-- RECORDS SHOWN --
Start of Block
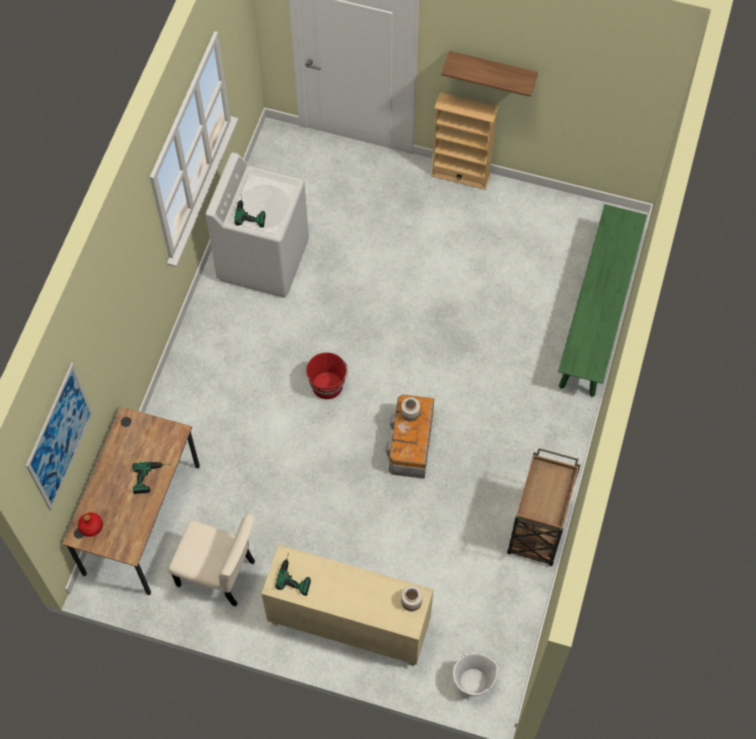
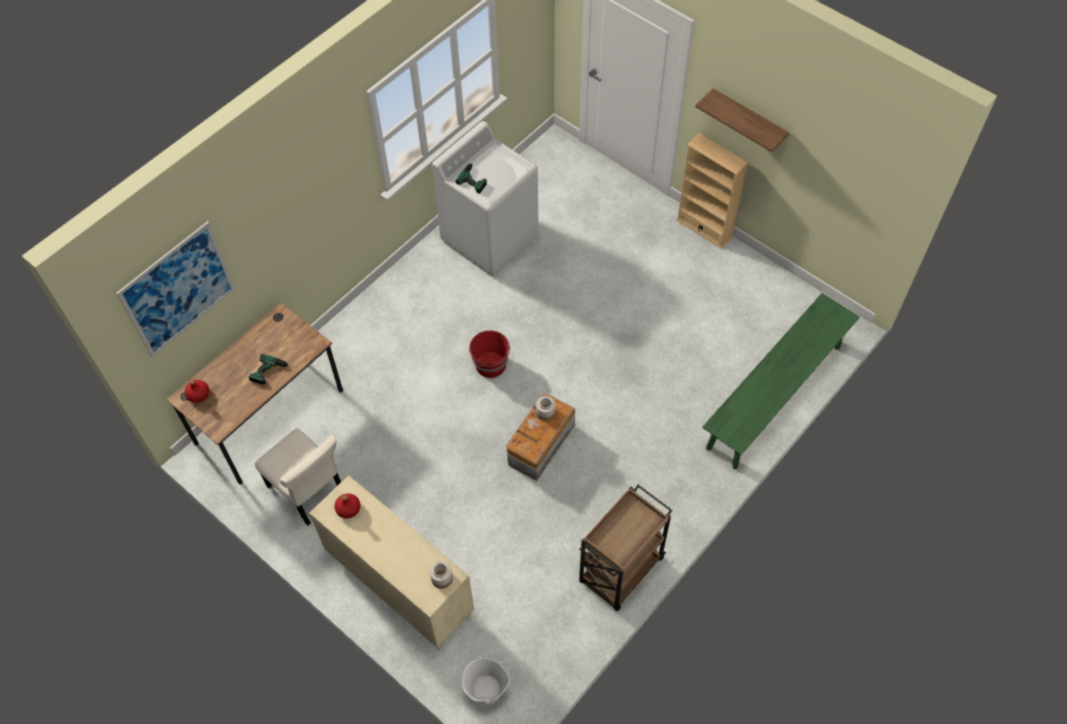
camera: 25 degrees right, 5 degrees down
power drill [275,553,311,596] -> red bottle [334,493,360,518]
End of Block
Start of Block
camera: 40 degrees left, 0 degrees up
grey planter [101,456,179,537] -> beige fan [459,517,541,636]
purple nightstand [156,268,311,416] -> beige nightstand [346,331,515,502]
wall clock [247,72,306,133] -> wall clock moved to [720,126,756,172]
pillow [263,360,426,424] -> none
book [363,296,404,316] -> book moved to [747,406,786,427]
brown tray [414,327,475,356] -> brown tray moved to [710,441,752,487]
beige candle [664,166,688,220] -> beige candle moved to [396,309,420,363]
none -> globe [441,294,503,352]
End of Block
-- ABOUT THIS EXERCISE --
All lines above between those holding "camera: 25 degrees right, 5 degrees down" and "power drill [275,553,311,596]", inclusive, must be set down unchanged, and no other line may be included.

-- FINISHED TASK --
camera: 25 degrees right, 5 degrees down
power drill [275,553,311,596] -> red bottle [334,493,360,518]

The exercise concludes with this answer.